Personnellement, je garde le souvenir d’un garçon intéressé par les études parce qu’il le fallait bien, mais travailleur en diable et consciencieux. À cette époque, Floreffe comptait beaucoup de fils de fermiers dans ses rangs (j’ai plein de noms en tête), et c’était amusant de les voir se retrouver à la récré pour causer ferme et “bièsses”, commenter les résultats du dernier concours de bétail et se lamenter sur le mauvais temps car, c’est bien connu, “les fermiers se plaignent toujours”. Ce sont les mêmes qui, une fois rentrés chez eux, tapaient valise et mallette dans un coin et couraient enfiler une salopette, pour se consacrer à leur loisir préféré, “la besogne”, respirer la bonne odeur des étables et cajoler les bêtes. Le paradis enfin retrouvé. Ils sont nés là-dedans, ils l’avaient dans la peau.

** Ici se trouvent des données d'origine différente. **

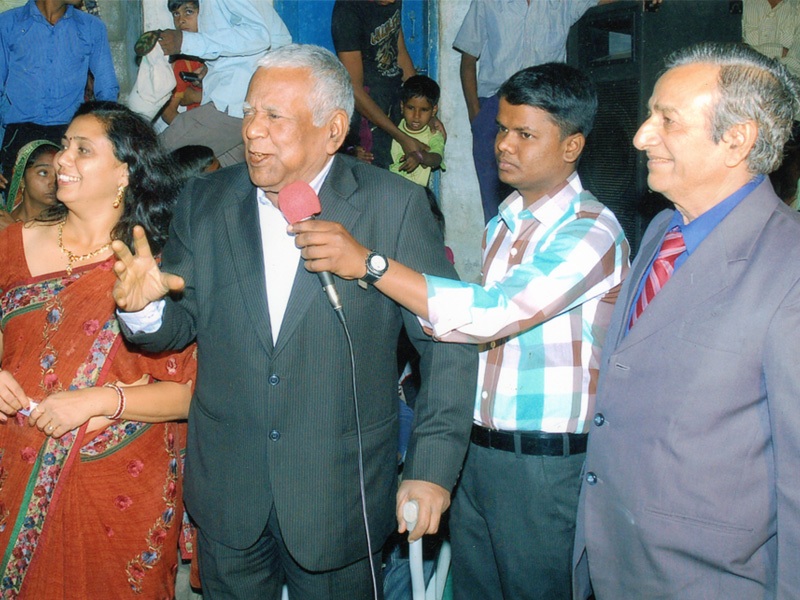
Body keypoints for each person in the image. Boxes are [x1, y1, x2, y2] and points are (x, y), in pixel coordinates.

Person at [111, 44, 477, 599]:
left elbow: (448, 344)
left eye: (274, 116)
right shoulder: (206, 200)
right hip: (230, 496)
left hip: (340, 496)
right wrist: (143, 310)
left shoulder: (393, 206)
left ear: (333, 129)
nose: (253, 131)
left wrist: (430, 468)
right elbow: (179, 326)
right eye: (250, 111)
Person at [292, 62, 630, 600]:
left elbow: (492, 313)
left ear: (571, 146)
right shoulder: (506, 221)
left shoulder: (593, 230)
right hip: (481, 455)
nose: (503, 145)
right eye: (501, 129)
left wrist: (371, 265)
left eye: (525, 134)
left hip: (546, 467)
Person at [572, 42, 800, 598]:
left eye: (666, 120)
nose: (641, 135)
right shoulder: (662, 232)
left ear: (736, 140)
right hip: (612, 559)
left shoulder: (789, 267)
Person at [0, 101, 196, 598]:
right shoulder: (10, 244)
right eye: (65, 146)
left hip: (117, 488)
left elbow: (191, 393)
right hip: (13, 466)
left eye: (82, 150)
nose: (64, 159)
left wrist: (101, 400)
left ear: (125, 174)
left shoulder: (159, 263)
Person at [454, 0, 625, 222]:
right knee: (495, 197)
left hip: (548, 112)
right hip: (498, 109)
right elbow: (468, 58)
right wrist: (476, 113)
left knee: (550, 193)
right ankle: (502, 253)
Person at [156, 0, 291, 167]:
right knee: (225, 181)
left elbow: (259, 36)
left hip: (233, 100)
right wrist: (210, 68)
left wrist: (185, 42)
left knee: (155, 157)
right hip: (247, 104)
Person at [0, 0, 119, 185]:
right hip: (19, 136)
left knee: (68, 207)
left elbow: (108, 90)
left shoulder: (91, 27)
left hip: (70, 137)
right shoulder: (8, 24)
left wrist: (109, 143)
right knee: (18, 210)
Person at [332, 0, 425, 169]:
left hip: (394, 96)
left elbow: (400, 52)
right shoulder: (347, 13)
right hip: (368, 110)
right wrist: (401, 137)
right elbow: (355, 90)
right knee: (377, 179)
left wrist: (425, 103)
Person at [388, 75, 445, 187]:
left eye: (424, 110)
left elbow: (437, 158)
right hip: (389, 189)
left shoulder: (433, 135)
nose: (416, 116)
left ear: (434, 110)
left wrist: (420, 156)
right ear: (402, 106)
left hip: (416, 195)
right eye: (410, 108)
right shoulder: (394, 127)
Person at [159, 0, 205, 127]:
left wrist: (198, 95)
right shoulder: (183, 61)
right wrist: (192, 132)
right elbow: (168, 112)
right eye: (176, 14)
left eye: (189, 12)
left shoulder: (227, 50)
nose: (181, 20)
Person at [0, 139, 58, 230]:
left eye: (59, 174)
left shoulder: (64, 226)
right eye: (43, 173)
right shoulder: (3, 217)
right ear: (22, 179)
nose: (54, 182)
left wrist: (14, 231)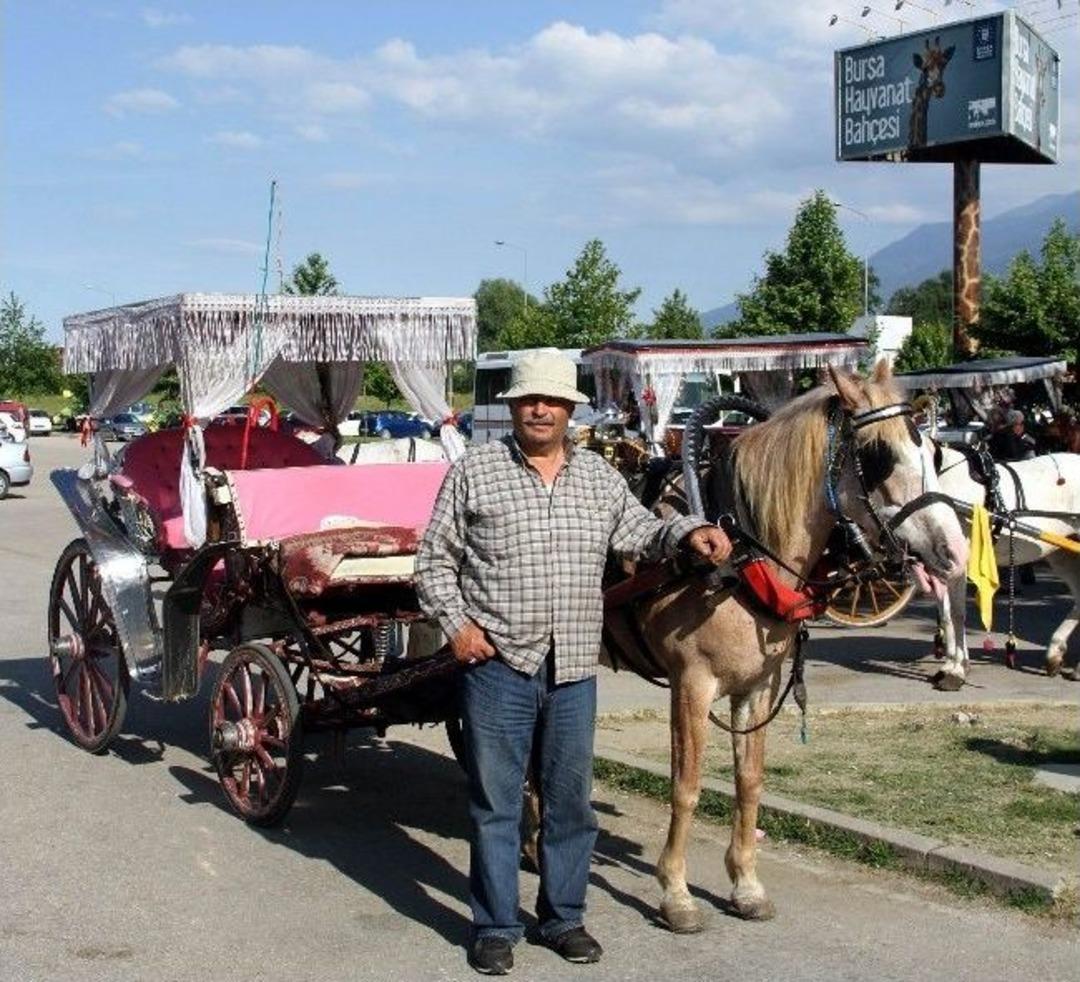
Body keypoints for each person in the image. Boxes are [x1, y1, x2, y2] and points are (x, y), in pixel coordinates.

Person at [415, 350, 731, 976]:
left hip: (573, 669)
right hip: (499, 662)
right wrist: (457, 627)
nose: (540, 409)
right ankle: (495, 925)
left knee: (570, 803)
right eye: (529, 400)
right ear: (512, 409)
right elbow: (433, 563)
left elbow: (642, 531)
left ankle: (562, 918)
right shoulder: (475, 473)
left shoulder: (599, 478)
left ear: (568, 411)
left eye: (552, 401)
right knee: (497, 803)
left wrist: (690, 531)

L’article parle d’Étienne comme ayant été tour à tour “chercheur-fermier, fermier-chômeur, pharmacien-fermier”. Son parcours aura été tout sauf un long fleuve tranquille.

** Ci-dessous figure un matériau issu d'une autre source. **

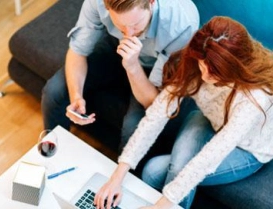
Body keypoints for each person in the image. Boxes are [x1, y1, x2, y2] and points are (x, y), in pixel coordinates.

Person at [94, 16, 273, 209]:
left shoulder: (255, 98)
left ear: (233, 68)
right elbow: (156, 116)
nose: (205, 77)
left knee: (153, 171)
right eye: (202, 67)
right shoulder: (198, 59)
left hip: (247, 147)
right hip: (211, 120)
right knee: (152, 170)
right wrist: (117, 176)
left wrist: (160, 206)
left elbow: (212, 155)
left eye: (214, 73)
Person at [41, 0, 199, 150]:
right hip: (116, 47)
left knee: (134, 129)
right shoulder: (99, 3)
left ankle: (123, 178)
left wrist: (132, 66)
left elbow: (154, 103)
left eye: (135, 24)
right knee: (54, 90)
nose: (129, 34)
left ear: (151, 2)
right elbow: (78, 51)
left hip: (154, 66)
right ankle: (53, 153)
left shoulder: (181, 25)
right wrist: (76, 97)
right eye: (121, 25)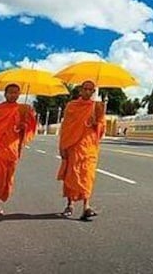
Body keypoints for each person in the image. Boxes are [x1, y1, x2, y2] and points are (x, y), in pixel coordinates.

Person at [0, 83, 37, 216]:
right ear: (5, 94)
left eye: (16, 92)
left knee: (5, 178)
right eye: (10, 92)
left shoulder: (23, 109)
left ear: (19, 94)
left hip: (12, 149)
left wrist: (24, 126)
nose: (13, 95)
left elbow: (30, 128)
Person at [57, 80, 105, 221]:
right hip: (73, 145)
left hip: (89, 147)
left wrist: (96, 123)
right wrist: (62, 146)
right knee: (72, 176)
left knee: (87, 176)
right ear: (80, 90)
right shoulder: (72, 106)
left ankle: (86, 207)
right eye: (86, 89)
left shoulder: (97, 107)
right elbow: (66, 127)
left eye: (92, 90)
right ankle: (70, 204)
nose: (88, 92)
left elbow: (102, 129)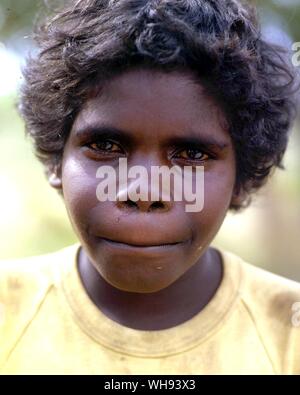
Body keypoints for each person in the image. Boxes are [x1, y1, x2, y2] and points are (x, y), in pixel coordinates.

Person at [0, 0, 299, 374]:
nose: (144, 191)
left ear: (240, 180)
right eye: (106, 147)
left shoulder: (288, 332)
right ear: (57, 161)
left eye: (191, 154)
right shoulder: (8, 314)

Au sortir de Floreffe, il décroche un graduat en chimie, et tout de suite un job dans
une entreprise pharmaceutique dans le Brabant wallon. Grâce à son travail et ses compétences, il grimpe rapidement les échelons. De technicien de laboratoire, il devient responsable d’une équipe qui se consacre à la recherche de nouvelles molécules. En même temps, il doit gérer les états d’âme de son personnel, et ça, c’est autre chose. Il se sent plus en connivence avec les bêtes qu’avec les gens. D’ailleurs, les bêtes, il ne les a pas abandonnées. Chaque jour, il fait deux journées en une. C’est un boulimique du travail. 15 heures à bosser ne lui font pas peur, au contraire. C’est à l’étable qu’il se décharge du stress du labo. À l’époque, la pression est forte sur les firmes pharmaceutiques. Étienne change régulièrement de patron au gré des restructurations et  craint de plus en plus pour son emploi. À cela s’ajoute un grand malheur : il perd son épouse, décédée brutalement, et lui laissant un petit garçon de 8 ans, Adrien. Et ce qu’il redoutait arrive: son dernier employeur, américain, ferme le site où il travaillait. Un coup dur de plus. Des centaines d’emplois passent à la trappe. Il y a de quoi sombrer dans le désespoir. Comment se reconstruire? Étienne ne baisse pas les bras. Ceux qui vivent, ce sont ceux qui luttent. Avec son fils, il s’investit plus que jamais dans le travail à la ferme. Heureusement, Adrien partage la passion de son père pour le bétail. C’est peu dire que père et fils dorlotent leurs bêtes. “La qualité, on ne l’obtient que si l’on prend soin de son bétail. Les vaches doivent se sentir comme à l’hôtel.” Un hôtel all in, ça va sans dire.

Paradoxalement, Étienne est au chômage, mais il ne chôme pas. Il retrouvera du travail un peu par hasard, et grâce à une réunion des anciens de Floreffe. Il rencontre un vieux copain de sa rhéto, Jean-Marie Hubaux, directeur des ressources humaines à la clinique Saint-Luc à Bouge. Celui-ci est à la recherche de quelqu’un pour gérer la pharmacie de l’hôpital. Connaissant les antécédents d’Étienne en pharmacie, il lui propose le poste. Étienne accepte. Le voici avec de nouvelles responsabilités, où ses compétences font merveille. De son bureau, il dirige toute la logistique de la pharmacie de l’hôpital. Peu de contacts humains, mais qu’importe. Tous les jours il retrouve ses bêtes qu’il bichonne avec une passion intacte, et opiniâtre. Il exhibe fièrement un petit album qui contient non pas des clichés d’enfance, mais des photos de toutes les bêtes qu’il a présentées à différents concours et qui ont obtenu des prix. Troisième à Libramont, il faut le faire! Après avoir été copieusement chahuté par la vie, Étienne a retrouvé un bel équilibre en compagnie d’un fils aujourd’hui âgé de 28 ans, digne fils de son père. En contemplant un tel parcours de vie, on ne peut être que sidéré et admiratif. Chapeau, Étienne!